Supplied entries Start Marker

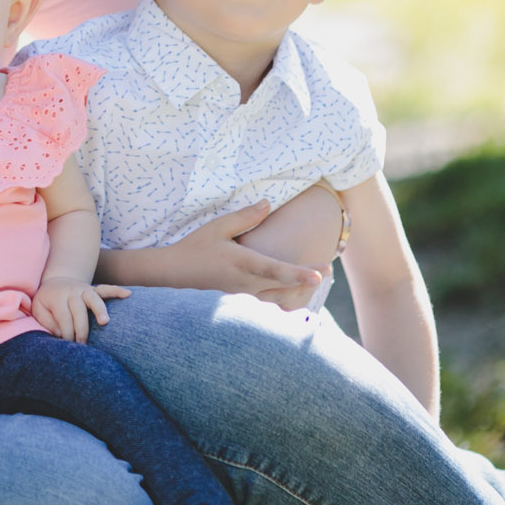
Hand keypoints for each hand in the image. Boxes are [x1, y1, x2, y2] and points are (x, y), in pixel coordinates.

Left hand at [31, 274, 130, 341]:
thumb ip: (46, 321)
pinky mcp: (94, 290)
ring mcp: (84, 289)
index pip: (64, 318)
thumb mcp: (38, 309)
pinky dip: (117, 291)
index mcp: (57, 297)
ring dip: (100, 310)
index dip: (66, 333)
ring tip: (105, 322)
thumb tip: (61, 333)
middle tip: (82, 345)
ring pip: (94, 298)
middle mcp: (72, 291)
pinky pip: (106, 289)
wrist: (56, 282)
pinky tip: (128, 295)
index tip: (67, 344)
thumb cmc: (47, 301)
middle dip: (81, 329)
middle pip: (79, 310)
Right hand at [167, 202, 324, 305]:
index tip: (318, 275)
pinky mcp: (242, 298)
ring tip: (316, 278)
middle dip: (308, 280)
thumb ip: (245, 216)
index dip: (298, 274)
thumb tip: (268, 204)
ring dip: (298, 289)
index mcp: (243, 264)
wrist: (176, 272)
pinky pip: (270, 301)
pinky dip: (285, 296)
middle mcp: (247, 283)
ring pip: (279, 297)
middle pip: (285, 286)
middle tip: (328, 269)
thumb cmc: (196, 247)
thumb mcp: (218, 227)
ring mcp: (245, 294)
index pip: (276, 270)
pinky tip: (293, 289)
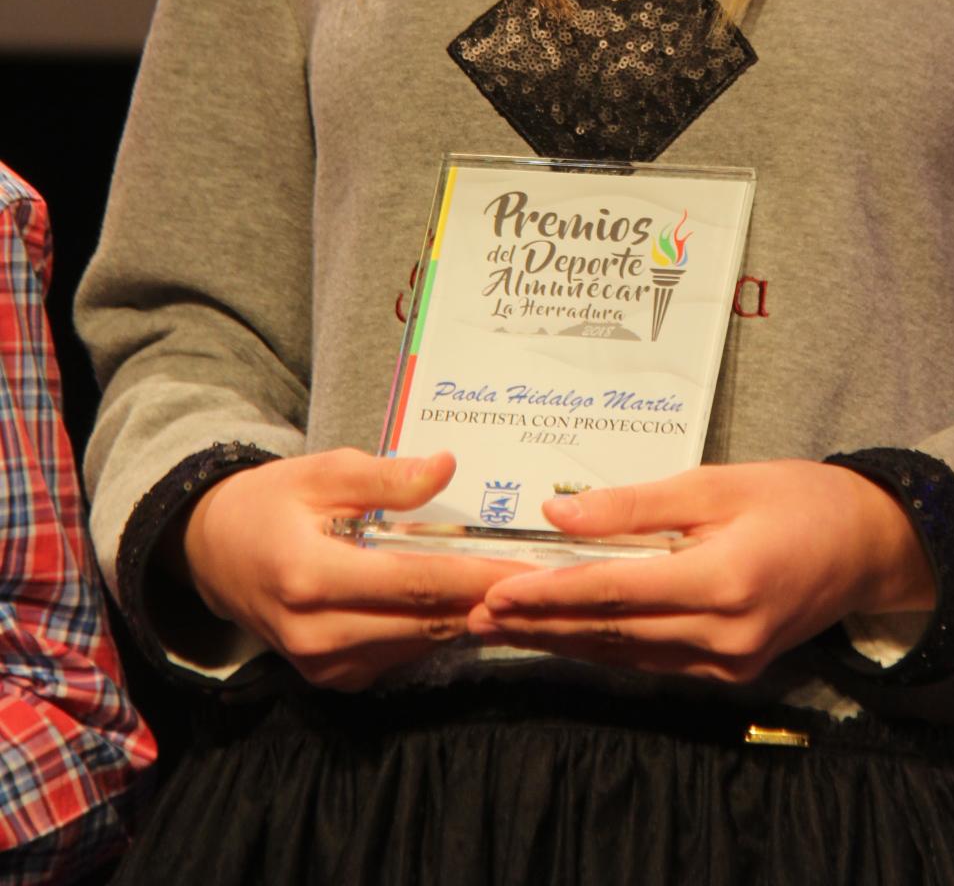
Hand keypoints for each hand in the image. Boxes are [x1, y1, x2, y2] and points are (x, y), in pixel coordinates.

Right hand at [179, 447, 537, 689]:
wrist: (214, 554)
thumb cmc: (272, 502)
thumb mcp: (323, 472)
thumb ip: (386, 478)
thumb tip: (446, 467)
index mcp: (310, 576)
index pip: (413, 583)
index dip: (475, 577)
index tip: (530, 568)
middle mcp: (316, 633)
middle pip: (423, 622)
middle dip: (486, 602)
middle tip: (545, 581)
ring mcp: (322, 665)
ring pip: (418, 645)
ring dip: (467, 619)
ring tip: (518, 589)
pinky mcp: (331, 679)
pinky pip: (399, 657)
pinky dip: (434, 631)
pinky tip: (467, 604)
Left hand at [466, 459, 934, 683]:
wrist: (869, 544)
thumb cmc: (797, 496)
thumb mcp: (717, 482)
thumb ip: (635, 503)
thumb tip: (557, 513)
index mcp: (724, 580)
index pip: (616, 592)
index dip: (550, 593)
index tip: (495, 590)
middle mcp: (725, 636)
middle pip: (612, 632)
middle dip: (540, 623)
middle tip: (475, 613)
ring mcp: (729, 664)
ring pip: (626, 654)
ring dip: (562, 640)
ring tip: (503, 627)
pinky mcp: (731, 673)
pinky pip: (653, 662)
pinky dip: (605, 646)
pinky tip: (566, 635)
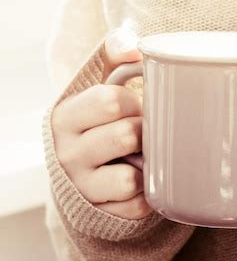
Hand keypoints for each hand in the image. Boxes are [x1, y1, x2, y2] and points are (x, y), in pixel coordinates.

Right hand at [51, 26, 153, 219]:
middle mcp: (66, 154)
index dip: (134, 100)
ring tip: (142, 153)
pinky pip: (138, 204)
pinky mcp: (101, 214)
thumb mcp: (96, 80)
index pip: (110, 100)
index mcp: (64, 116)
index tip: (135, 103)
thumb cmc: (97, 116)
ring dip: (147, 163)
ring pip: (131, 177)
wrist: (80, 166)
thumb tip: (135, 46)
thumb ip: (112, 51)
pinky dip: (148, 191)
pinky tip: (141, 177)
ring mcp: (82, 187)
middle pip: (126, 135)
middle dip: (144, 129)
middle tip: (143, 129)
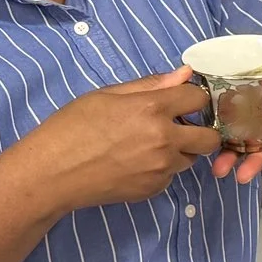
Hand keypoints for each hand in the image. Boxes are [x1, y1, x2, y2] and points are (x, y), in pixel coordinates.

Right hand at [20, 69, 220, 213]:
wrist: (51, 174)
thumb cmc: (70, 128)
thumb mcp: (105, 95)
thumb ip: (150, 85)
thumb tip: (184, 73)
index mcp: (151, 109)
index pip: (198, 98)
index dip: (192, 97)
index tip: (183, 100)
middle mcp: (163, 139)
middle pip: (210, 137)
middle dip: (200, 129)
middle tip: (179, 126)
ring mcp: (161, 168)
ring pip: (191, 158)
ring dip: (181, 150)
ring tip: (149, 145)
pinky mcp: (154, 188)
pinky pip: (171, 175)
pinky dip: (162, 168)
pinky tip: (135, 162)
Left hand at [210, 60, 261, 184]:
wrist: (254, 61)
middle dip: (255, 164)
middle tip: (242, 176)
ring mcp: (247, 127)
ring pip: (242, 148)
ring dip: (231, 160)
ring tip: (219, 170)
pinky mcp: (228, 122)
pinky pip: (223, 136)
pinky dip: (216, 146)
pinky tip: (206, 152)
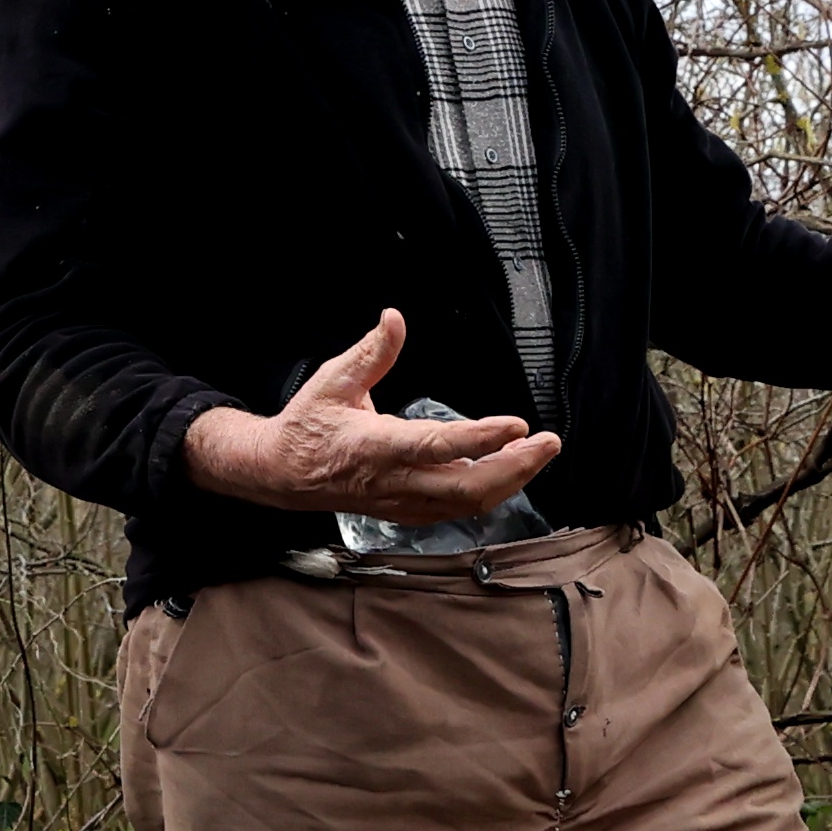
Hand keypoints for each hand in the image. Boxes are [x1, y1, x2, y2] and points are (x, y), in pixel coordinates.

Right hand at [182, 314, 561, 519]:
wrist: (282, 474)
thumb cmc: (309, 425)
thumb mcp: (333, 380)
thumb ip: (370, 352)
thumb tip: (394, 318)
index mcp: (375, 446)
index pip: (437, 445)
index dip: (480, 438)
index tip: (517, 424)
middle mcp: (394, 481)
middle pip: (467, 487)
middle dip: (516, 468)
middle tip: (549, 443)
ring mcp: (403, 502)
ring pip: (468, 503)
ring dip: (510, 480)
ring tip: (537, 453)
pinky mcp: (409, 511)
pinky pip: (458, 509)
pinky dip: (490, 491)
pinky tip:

Supplied entries End Marker

→ Required action:
Select all lines in the listing that include the word "Left".

→ Solution to this problem:
Left hand at [31, 274, 130, 341]:
Left hand at [466, 459, 934, 683]:
Left hand at [210, 60, 261, 184]:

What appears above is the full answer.